DALLA TIVÙ. Nel 2006, al momento del suo passaggio alla Zietta, Craig Oliver era già un nome noto del giornalismo televisivo britannico, ma gli anni trascorsi presso la British broadcasting corporation ne hanno fatto uno dei commentatori più autorevoli dello scenario politico nazionale. È stato lo stesso Oliver a dirigere e condurre lo speciale sulle elezioni del 2010 dopo avere rilanciato i programmi di informazione News at Six e News at Ten dedicati agli approfondimenti inglesi e internazionali.

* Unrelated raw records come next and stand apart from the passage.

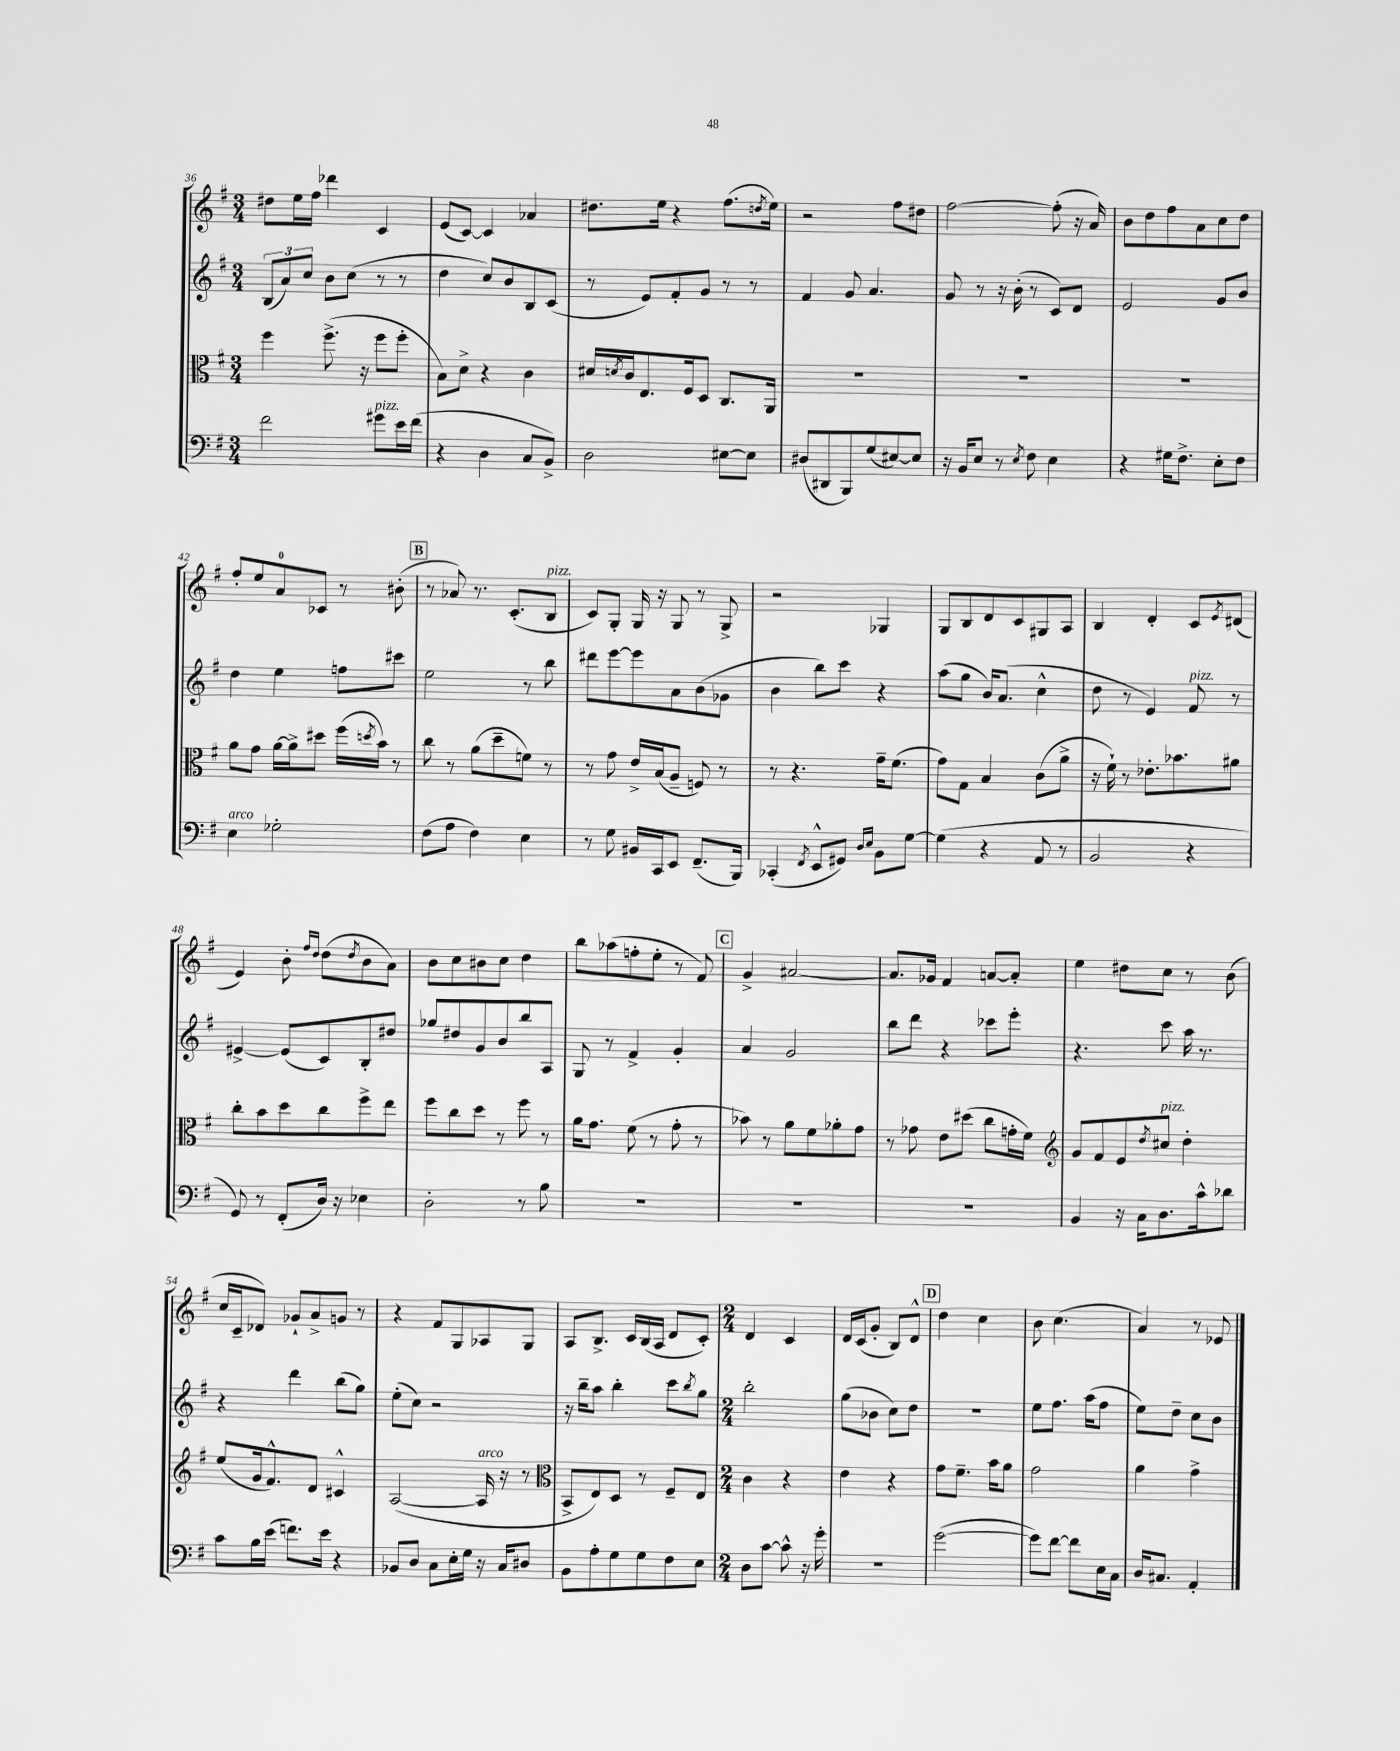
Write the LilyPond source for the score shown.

<<
\new StaffGroup <<
\new Staff = "s0" {
    \clef treble \key g \major \numericTimeSignature \time 3/4
    dis''8 e''16 fis''16 des'''4 c'4 |
    e'8( c'8~) c'4 aes'4 |
    dis''8. e''16 r4 fis''8.( \acciaccatura { d''8 } e''16) |
    r2 fis''8 dis''8 |
    fis''2~ fis''8-.( r16 a'16) |
    b'8 d''8 fis''8 a'8 c''8 d''8 |
    fis''8-. e''8 a'8-0 ces'8 r8 bis'8-.( |
    \mark \markup { \box "B" } r8 aes'8) r8. c'8.-.( b8^\markup { \italic "pizz." } |
    c'8) g8-. g16 r16 g8 r8 g8-> |
    r2 ges4 |
    g8 b8 d'8 c'8 gis8 a8 |
    b4 d'4-. c'8 \acciaccatura { e'8 } dis'8( |
    e'4) b'8-. \grace { fis''16 d''16 } d''8( \acciaccatura { d''8 } b'8 a'8) |
    b'8 c''8 bis'8 c''8 d''4 |
    b''8 aes''8( f''8-. e''8-. r8 fis'8) |
    \mark \markup { \box "C" } g'4-> ais'2~ |
    ais'8. ges'16 fis'4 a'8~ a'8-. |
    e''4 dis''8 c''8 r8 b'8( |
    c''16 c'16-- des'8) ges'8-! a'8-> g'8 r8 |
    r4 fis'8 g8 aes8 g8 |
    a8 b8.-> c'16 b16( a16 d'8 c'8-.) |
    \numericTimeSignature \time 2/4 d'4 c'4 |
    d'16 c'16( g'8-. b8) d'8-^ |
    \mark \markup { \box "D" } d''4 c''4 |
    b'8 c''4.( |
    a'4) r8 ees'8 \bar "|." |
}
\new Staff = "s1" {
    \clef treble \key g \major \numericTimeSignature \time 3/4
    \tuplet 3/2 { b8( a'8) c''8 } b'8 c''8( r8 r8 |
    d''4 c''8) b'8 b8 c'8( |
    r8 e'8) fis'8-. g'8 r8 r8 |
    fis'4 g'8 a'4. |
    g'8 r8 r16 b'16-.( r8 c'8) d'8 |
    e'2 g'8 b'8 |
    d''4 e''4 f''8 cis'''8 |
    \mark \markup { \box "B" } e''2 r8 b''8 |
    dis'''8 e'''8~ e'''8 a'8 b'8( ges'8 |
    b'4 b''8) c'''8 r4 |
    a''8( g''8 b'16) a'8.( c''4-^ |
    d''8 r8 e'4) fis'8^\markup { \italic "pizz." } r8 |
    eis'4~-> eis'8( c'8) b8-. dis''8 |
    ges''8 dis''8 g'8 b'8 b''8 a8 |
    g8 r8 fis'4-> g'4-. |
    \mark \markup { \box "C" } a'4 g'2 |
    b''8 d'''8 r4 ces'''8 e'''8-. |
    r4. c'''8 a''16 r8. |
    r4 d'''4 b''8( g''8) |
    e''8-.( c''8) r2 |
    r16 b''16-- a''8 b''4-. c'''8 \acciaccatura { b''8 } g''8 |
    \numericTimeSignature \time 2/4 b''2-. |
    g''8( bes'8 c''8) d''8 |
    \mark \markup { \box "D" } r2 |
    e''8 fis''8. a''16( fis''8 |
    e''8) d''8-- c''8 b'8 \bar "|." |
}
\new Staff = "s2" {
    \clef alto \key g \major \numericTimeSignature \time 3/4
    fis''4 fis''8.->( r16 fis''8 fis''8-. |
    b8) d'8-> r4 c'4 |
    dis'16 \acciaccatura { d'8 } c'16 e8. fis16 d8 c8. a,16 |
    R2. |
    R2. |
    R2. |
    a'8 g'8 a'16~ a'16-> dis''8 fis''16( \acciaccatura { d''8 } b'16) r8 |
    \mark \markup { \box "B" } c''8 r8 a'8( d''8-- f'8) r8 |
    r8 g'8 e'16-> b16( a8-- f8) r8 |
    r8 r4. g'16-- fis'8.( |
    g'8) g8 b4 c'8( a'8-> |
    r16 fis'16-!) r8 ees'8.-. bes'8. ais'8 |
    c''8-. b'8 d''8 c''8 fis''8-> e''8 |
    fis''8 c''8 d''8 r8 fis''8 r8 |
    a'16 g'8. fis'8( r8 g'8-. r8 |
    \mark \markup { \box "C" } bes'8) r8 a'8 fis'8 aes'8-. g'8 |
    r8 ges'8 e'8 dis''8( c''8 g'16-. fis'16) |
    \clef treble g'8 fis'8 e'8 \acciaccatura { d''8 } cis''8^\markup { \italic "pizz." } d''4-. |
    e''8( g'16 fis'8.-^) d'8 cis'4-^ |
    a2~( a16^\markup { \italic "arco" } r16 r8 |
    \clef alto b,8-> e8) d8 r8 fis8-- e8 |
    \numericTimeSignature \time 2/4 c'4 r4 |
    e'4 r4 |
    \mark \markup { \box "D" } g'8 fis'8.-- b'16 a'8 |
    g'2 |
    a'4 g'4-> \bar "|." |
}
\new Staff = "s3" {
    \clef bass \key g \major \numericTimeSignature \time 3/4
    fis'2 gis'8^\markup { \italic "pizz." } e'16 fis'16( |
    r4 d4 c8 b,8->) |
    d2 eis8~ eis8 |
    dis8( dis,8 b,,8) g8( eis8~) eis8 |
    r16 b,16 e8 r8 \acciaccatura { e8 } fis8 e4 |
    r4 gis16 fis8.-> e8-. fis8 |
    e4^\markup { \italic "arco" } ges2-. |
    \mark \markup { \box "B" } fis8( a8 fis4) e4 |
    r8 g8 bis,16 c,16 e,8 fis,8.--( b,,16) |
    ces,4-.( \acciaccatura { fis,8 } e,8-^ gis,8) \grace { d16 e16 } b,8 g8~ |
    g4( r4 a,8 r8 |
    b,2 r4 |
    g,8) r8 fis,8-.( d16) r16 ees4 |
    d2-. r8 b8 |
    R2. |
    \mark \markup { \box "C" } R2. |
    R2. |
    b,4 r16 c16 d8. c'16-^ des'8 |
    c'8 b16 e'16( f'8.) e'16 r4 |
    bes,8 d8 c8 e16-. g16 r16 c16 dis8 |
    b,8 a8-. g8 g8 fis8 e8 |
    \numericTimeSignature \time 2/4 d8 c'8~ c'8-^ r16 g'16-. |
    R2 |
    \mark \markup { \box "D" } g'2~( |
    g'8) fis'8~ fis'8 e16 c16 |
    d16 cis8. a,4-. \bar "|." |
}
>>
>>
\layout { \context { \Score currentBarNumber = #36 } }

«Il mio background è televisivo, ma so quanto la carta stampata giochino un ruolo cruciale per il governo e non vedo l’ora di comunicare con loro» ha fatto sapere Oliver che si è detto «estasiato e privilegiato di unirsi al team di David Cameron in un momento così eccitante e impegnativo».
Il nuovo portavoce di Downing Street non ha mai nascosto di avere votato per i Conservatori l’anno passato, ma ha sempre evitato un suo coinvolgimento diretto nel partito. Sposato con la presentatrice e ormai ex collega della Bbc Joanna Gosling, Oliver lascia la direzione di Global News, assunta appena sette mesi fa.

I Labour temono Murdoch

La nomina di Oliver soddisfa la stampa inglese, ma non serve a placare alcune polemiche di carattere politico e mediatico. Risale infatti al 27 gennaio scorso una mail di comunicazione interna del partito laburista e diffusa dal settimanale New Statesman il 2 febbraio. Il messaggio è firmato «per conto di Tom Baldwin», il consulente strategico del leader dell’opposizione, Ed Miliband.
Nella mail, lo spin doctor di Miliband chiede ai membri dei Labour di evitare attacchi diretti a News Corporation in merito all’acquisto dell’intero pacchetto azionario di BSkyB, limitandosi ad accettare le rassicurazioni del governo sulla vicenda. «Dobbiamo credergli sulla parola» si può leggere nella circolare in riferimento alle posizioni di Cameron sulla vicenda.
LA POLEMICA. In merito allo scandalo delle intercettazioni telefoniche condotte dal News of the World, che ha segnato la fine della parabola di Andy Coulson, Baldwin chiede ai propri colleghi di partito di non prendersela solamente con l’impero dei Murdoch in quanto «quasi ogni media del Paese può essere coinvolto nell’inchiesta». Pare dunque che la momentanea e presunta crisi nelle relazioni fra il magnate australiano e il governo britannico non verrà acuita o discussa dall’opposizione.
Che la nomina di Oliver sia una scelta di rottura con il passato coulsoniano non paiono tutti convinti.
In un’intervista rilasciata all’Independent Nick Robinson, responsabile del settore politico della Bbc, sostiene infatti che l’attuale spin doctor di Cameron e il suo predecessore siano più simili di quanto il loro curriculum giornalistico potrebbe invece suggerire, affermando che «Oliver era il naturale successore di Coulson». Secondo Robinson: «Entrambi sono abili nel comunicare tanto messaggi semplici quanto storie complesse e non amano la luce dei riflettori». C’è da augurarsi che, al contrario di chi l’ha preceduto, lo spin doctor Oliver sappia tenersi lontano anche dalle aule dei tribunali.